Despite these efforts by the FDIC, applying and gaining approval for a new bank can still be difficult. Among more than 40 bank applications filed since the start of 2017, roughly a dozen have been withdrawn and only about half have been approved.
Although the FDIC has tried to streamline the process, experts say applicants should expect at least nine months to pass from filing their application to opening doors for business. Applications with issues that require more scrutiny can take longer.
Besides these issues, new banks also have to contend with raising capital to meet requirements. This can be challenging given low interest rates and an overall competitive landscape that has not been favorable for smaller banks in recent years.
Though 15 de novo banks have been established since the start of 2017, 449 banks have been acquired, per S&P Global Market Intelligence, as smaller banks consolidate in search of greater scale. Community banks are struggling to keep up with larger financial institutions that can devote far more resources to digital products and services. In such a challenging environment, it can take several years for investors to earn their money back.
Furthermore, the FDIC expects new banks to have the necessary capital upfront, and the amount that a new bank must raise is a moving target. The FDIC evaluates and sets capital requirements for each new bank application independently based on its unique business proposal, which must cover financial projections for the bank’s first three years of business during de novo supervision.
There’s no minimum capital requirements that can serve as a guidepost, although most recent applications have proposed to raise at least $15-20 million. Banks that have gained approval so far this year varied widely in terms of capital raised. Triad Business Bank (in organization) in North Carolina has targeted about $65 million; while Grasshopper Bank in New York raised $131 million; and Ohio State Bank raised nearly $44 million.
Those applying and looking to improve their chances for approval can start by carefully crafting a sound business plan. That includes taking into account factors like local market dynamics and competition, the bank’s business and operating model, and the anticipated size and complexity of the organization.

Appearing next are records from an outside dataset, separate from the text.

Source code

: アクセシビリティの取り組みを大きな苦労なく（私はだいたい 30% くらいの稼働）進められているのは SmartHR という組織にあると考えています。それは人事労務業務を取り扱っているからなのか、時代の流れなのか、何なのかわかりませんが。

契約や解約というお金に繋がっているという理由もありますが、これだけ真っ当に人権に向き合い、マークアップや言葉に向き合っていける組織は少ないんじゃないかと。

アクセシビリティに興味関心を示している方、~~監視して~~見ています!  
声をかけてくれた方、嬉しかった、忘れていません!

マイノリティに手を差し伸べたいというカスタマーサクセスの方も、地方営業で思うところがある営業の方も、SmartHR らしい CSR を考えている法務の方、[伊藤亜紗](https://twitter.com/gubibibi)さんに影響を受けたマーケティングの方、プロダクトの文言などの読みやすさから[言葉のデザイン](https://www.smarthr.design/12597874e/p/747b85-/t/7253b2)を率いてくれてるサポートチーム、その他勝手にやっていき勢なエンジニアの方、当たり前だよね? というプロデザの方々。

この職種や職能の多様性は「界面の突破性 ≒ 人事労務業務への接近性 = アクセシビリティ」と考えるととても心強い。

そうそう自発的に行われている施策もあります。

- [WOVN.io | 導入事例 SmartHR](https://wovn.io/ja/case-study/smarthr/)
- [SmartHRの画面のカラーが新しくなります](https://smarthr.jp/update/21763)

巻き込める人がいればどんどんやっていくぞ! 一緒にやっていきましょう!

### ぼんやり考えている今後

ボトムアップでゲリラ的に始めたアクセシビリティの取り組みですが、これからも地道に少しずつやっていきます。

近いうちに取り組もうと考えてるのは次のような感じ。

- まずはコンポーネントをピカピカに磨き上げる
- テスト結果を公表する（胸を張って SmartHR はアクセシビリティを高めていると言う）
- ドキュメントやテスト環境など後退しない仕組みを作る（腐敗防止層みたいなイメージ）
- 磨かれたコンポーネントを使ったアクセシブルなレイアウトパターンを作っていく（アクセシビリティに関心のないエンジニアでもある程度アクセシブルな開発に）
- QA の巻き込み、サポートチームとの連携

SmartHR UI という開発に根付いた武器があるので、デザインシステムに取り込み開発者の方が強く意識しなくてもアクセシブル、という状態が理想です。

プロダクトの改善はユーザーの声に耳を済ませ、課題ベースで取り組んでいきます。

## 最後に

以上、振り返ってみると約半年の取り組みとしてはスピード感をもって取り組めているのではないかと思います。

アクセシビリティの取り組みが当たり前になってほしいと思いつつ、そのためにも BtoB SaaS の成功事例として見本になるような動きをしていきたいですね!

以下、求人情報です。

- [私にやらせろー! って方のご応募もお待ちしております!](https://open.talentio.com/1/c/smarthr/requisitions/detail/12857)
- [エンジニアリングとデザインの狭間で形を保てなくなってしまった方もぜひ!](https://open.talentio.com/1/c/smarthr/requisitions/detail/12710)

Investors must set aside enough to give the bank a reasonable chance of success based on all of these factors, which the FDIC will also take into account when determining capital requirements and final approval. Any novel aspects to the bank’s business plan that could expose it to higher risk of failure will likely mean a higher capital requirement.
The other critical factor to success is the experience and qualifications of the new institution’s board of directors and management team. These individuals should have experience directly related to the products and services that the bank will offer, as well as the markets it will operate in.
Such experience is critical to bolstering the FDIC’s confidence that the bank will be able to execute its business plan, while lack thereof will raise doubts. Getting such experienced directors is more difficult now after regulatory bodies increased financial penalties and regulatory scrutiny of bank directors in response to the financial crisis.
Beyond the business plan and experience of managers and directors, applicants should keep in mind why the FDIC is trying to revive de novo banks in the first place.
The agency has stated that a pipeline of new banks is important for the communities they serve. With the recent struggles of community banks, de novo banks can help ensure access to financial services to those at risk of being left behind.
Looking for underserved customer segments, and developing a plan to serve them sustainably, can only help to improve the odds for new banks. That will require targeting well defined customer segments, with the right expertise and digital capabilities to build strong relationships with customers in those segments.